EXTRACTED TEXT section start

[concurrency-interest] x86 NOOP memory barriers

Vitaly Davidovich vitalyd at gmail.com
Fri Aug 2 13:28:08 EDT 2013


I think store-load forwarding can satisfy a load from store buffer.

Write combining store buffer will combine stores to same cacheline.  I
don't think writes go into the store buffer before their address is
computed, so don't think you'll have two adjacent stores to same address
sitting there at same time (I could be wrong on that though but seems like
core should know address by now since it would've detected a cache miss on
it and thus dropped the store into the buffer).

Sent from my phone
On Aug 2, 2013 12:58 PM, "Nathan Reynolds" <nathan.reynolds at oracle.com>
wrote:

>  Just to add, if the address of a load or store is not known yet (i.e.
> the core is still computing it), then no loads may reorder in front of it.
> This is because if the store and load are for the same address then the
> load needs to pick up the value of the store.
>
> Ignore any fences... Let's say there is a store sitting in the load/store
> buffer inside the core.  Let's say the address for the store has been
> computed.  Could a load from that same address simply use the value that is
> going to be stored?  Just checking if my understanding is correct.

EXTRACTED TEXT section end

> **TASK ITEM A**
Copy out the rows word for word, starting at the line that contains "Considering the sizes" and ending at the line that contains "From the image, it's".

RECORDS TO PROCESS section start

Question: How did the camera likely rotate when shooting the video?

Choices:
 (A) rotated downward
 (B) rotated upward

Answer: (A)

RECORDS TO PROCESS section end
RECORDS TO PROCESS section start

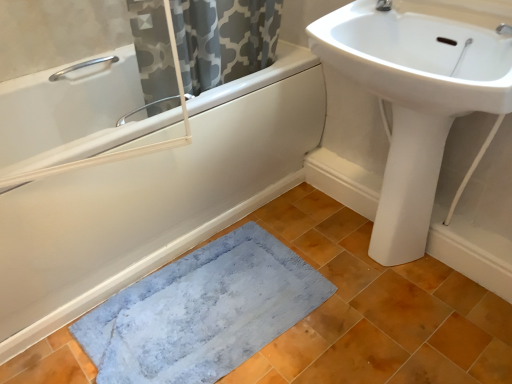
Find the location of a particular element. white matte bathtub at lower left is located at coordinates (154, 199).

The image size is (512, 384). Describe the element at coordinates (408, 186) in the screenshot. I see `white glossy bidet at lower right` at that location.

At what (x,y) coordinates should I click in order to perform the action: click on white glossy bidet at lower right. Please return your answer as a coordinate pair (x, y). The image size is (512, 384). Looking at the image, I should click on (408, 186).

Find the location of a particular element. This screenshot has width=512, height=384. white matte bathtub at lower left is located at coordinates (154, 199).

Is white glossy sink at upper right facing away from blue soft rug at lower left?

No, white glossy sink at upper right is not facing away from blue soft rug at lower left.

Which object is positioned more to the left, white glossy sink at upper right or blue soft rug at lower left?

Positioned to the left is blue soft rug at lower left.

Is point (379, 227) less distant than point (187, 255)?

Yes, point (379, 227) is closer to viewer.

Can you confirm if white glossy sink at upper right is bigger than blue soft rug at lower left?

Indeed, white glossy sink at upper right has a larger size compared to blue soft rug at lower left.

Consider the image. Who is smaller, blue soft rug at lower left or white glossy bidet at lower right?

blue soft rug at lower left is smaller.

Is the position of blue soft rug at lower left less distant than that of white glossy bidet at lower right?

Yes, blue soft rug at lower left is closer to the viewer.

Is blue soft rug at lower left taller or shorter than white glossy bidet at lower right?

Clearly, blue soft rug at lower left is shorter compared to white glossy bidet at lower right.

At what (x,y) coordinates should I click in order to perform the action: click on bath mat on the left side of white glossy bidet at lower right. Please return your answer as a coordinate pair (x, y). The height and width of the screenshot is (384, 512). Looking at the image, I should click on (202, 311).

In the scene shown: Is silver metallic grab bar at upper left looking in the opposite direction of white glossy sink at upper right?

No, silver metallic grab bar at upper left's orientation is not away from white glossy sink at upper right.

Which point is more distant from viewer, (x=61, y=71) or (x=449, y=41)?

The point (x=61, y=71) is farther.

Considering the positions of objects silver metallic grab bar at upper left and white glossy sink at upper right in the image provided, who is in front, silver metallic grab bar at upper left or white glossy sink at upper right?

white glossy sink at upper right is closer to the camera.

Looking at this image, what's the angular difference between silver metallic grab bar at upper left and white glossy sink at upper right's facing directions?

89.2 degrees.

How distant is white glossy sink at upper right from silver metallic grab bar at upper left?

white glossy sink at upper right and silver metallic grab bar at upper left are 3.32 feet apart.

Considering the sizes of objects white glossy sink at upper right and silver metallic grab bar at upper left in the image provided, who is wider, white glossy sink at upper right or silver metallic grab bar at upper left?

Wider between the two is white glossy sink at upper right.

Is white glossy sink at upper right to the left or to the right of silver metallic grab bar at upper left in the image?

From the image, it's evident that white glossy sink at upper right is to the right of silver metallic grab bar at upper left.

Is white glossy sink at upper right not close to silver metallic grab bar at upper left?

RECORDS TO PROCESS section end
RECORDS TO PROCESS section start

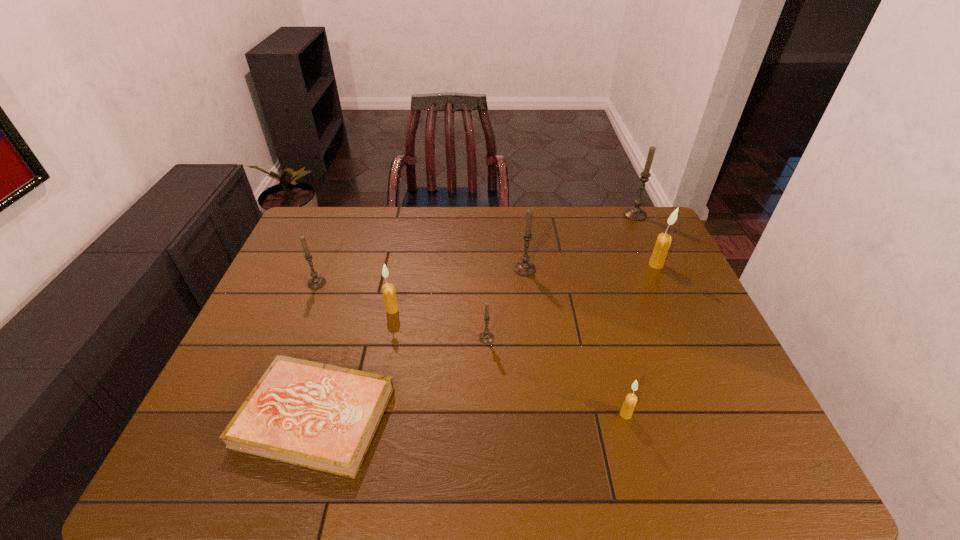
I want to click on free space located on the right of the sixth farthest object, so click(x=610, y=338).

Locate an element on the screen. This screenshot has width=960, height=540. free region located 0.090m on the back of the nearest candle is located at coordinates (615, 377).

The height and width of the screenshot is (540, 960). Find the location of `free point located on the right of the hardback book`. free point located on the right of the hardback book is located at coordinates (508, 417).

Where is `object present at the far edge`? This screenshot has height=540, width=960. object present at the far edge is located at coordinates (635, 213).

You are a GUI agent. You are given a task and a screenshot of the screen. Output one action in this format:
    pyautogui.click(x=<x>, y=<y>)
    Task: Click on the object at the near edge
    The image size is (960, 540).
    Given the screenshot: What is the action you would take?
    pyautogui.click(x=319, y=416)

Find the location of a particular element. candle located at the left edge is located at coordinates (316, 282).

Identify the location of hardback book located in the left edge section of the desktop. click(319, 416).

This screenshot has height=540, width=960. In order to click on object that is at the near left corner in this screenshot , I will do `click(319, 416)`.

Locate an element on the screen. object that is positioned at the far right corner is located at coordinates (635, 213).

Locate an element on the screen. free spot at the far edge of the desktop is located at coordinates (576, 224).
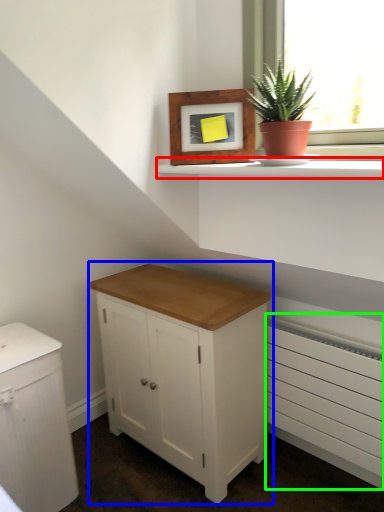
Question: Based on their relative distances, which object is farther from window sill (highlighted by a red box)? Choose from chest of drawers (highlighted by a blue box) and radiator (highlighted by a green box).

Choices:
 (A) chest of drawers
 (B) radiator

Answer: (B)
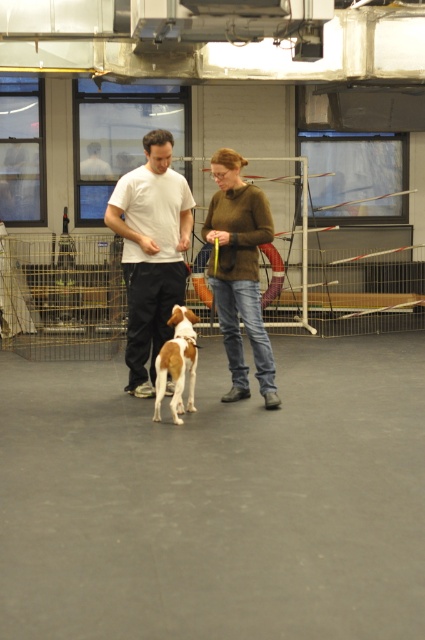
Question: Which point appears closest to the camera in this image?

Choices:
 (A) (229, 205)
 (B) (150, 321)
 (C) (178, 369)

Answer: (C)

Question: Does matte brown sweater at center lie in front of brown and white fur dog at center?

RECORDS TO PROCESS section end

> **TASK ITEM B**
In the post on x86 memory barriers, what does the writer think can satisfy a load from the store buffer?

> **TASK OUTPUT A**
Considering the sizes of objects white glossy sink at upper right and silver metallic grab bar at upper left in the image provided, who is wider, white glossy sink at upper right or silver metallic grab bar at upper left?

Wider between the two is white glossy sink at upper right.

Is white glossy sink at upper right to the left or to the right of silver metallic grab bar at upper left in the image?

From the image, it's evident that white glossy sink at upper right is to the right of silver metallic grab bar at upper left.

> **TASK OUTPUT B**
Store-load forwarding.